Got this over a year ago. Played with it alot. Readings were fine on low power but never same on higher wattages. Decided to take it apart an see if I could determine the problem. Very tight fit, close connections but all seemed well. At first I thought meter itself was at fault. Could not find a numerical on meter anywhere just took a guess of 200uA an started there. Some parts came apart as quickly unsoldered from the board. The traces came right up. So I took the whole unit apart. The wires to meter were partly broken, traces came off board in a few places, the two SO-239 were no good to begin with. The centers came out. I mean fell out of the socket into my hand. I have never seen this happen before. It became clear why the unit was unreliable. I took the parts that were left, put them on a perf board of my making, added new connectors, changed meter out to a 250uA one because i could not find correct meter. All in meter was a big experiment on what not to purchase an spent several hours working on a new project trying to get a working meter. I think I would have accomplished the task if I had on hand the correct meter. The whole mass of the problem was quality. The connectors certainly casused poor an unstable reading, the board was poorly made, an my guess is the meter itself was at fault from the beginning. If the quality of parts were of choicer pieces, the unit would be a great buy. Quality is not there, construction I thought was ok. Just poor quality parts to begin with.
This is no Diamond, Comet, or MFJ meter I have used. I would pass it by if I had to do it all over again. Since then I have seen more than a few used for sale, may or may not be working I was told. If you can get two for $10 go for it an use one for parts or fun project. You really would be better off getting schematics from some magazine an build your own from scratch. Save time an money.
KK6FAD Rating: 2013-07-24
Nice unit, fairly accurate Time Owned: 0 to 3 months.
Had this unit for several weeks. Watt readings are right on for lower power settings up to about 30 watts . Higher power settings of 50 watts and more are off the scale. The SWR readings seem about right, but I don't have another meter to compare them to. Unit seems to be well built and is pretty compact.
WB7OSR Rating: 2012-01-14
Quality is good, calibration was off by 50%. Time Owned: 3 to 6 months.
My Workman 104 was off by 50% on the power scales, compared to a Bird wattmeter, from 5 to 50 watts on 2 meters. I did not bother to run any curves on it.

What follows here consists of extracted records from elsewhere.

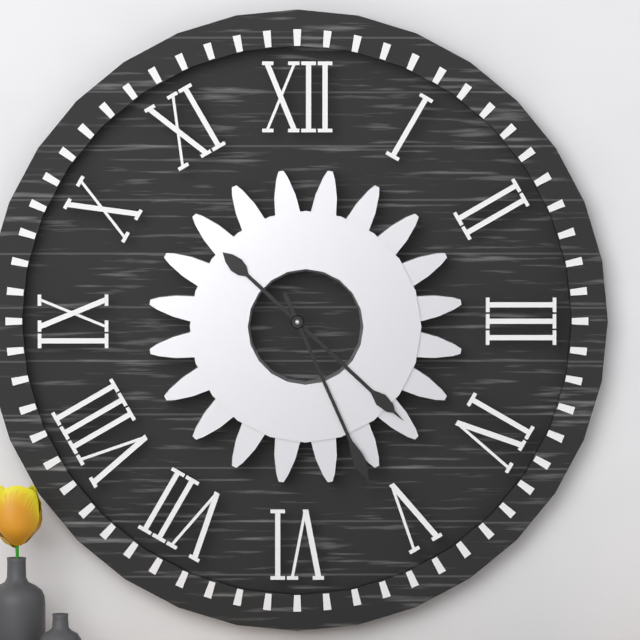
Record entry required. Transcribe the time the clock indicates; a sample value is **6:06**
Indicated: **4:26**
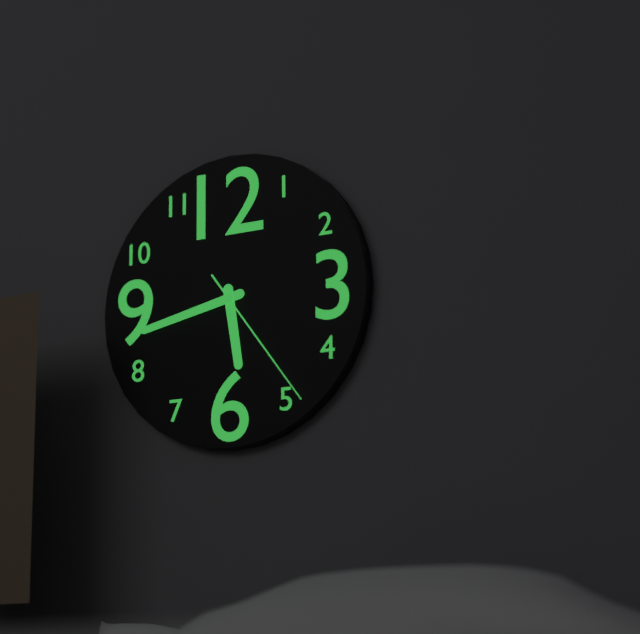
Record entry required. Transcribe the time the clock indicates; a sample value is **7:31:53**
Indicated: **5:43:24**
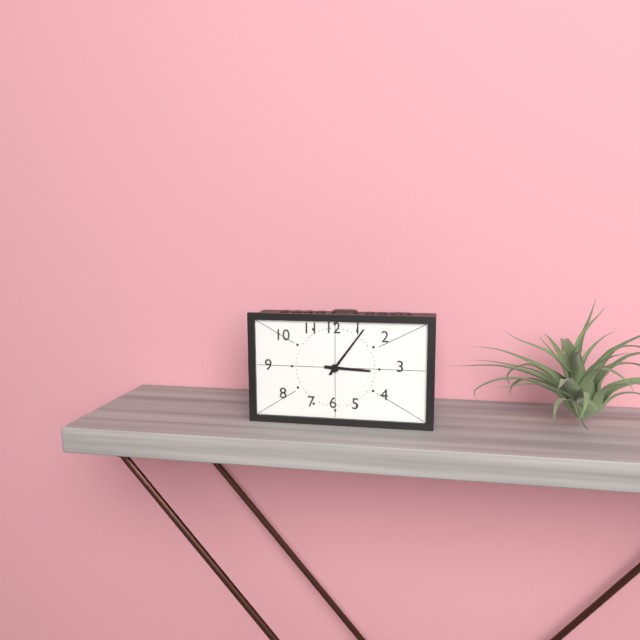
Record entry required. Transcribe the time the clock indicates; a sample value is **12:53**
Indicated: **3:06**
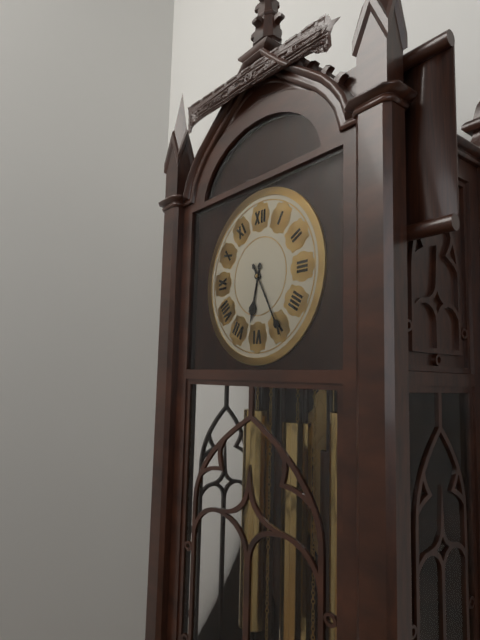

Also, my meter wouldn't "zero." It shows about 1 watt, standing still.

I opened the meter up and looked at the solder joints. They seemed to be perfect so the Chinese may have improved quality in this area.

Anyone purchasing this meter better be able to check the calibration on it. Although the instruction sheet didn't mention it, the power meter is adjustable, through a hole in the back, but I don't know if the compressed, non-linear scale is accurate.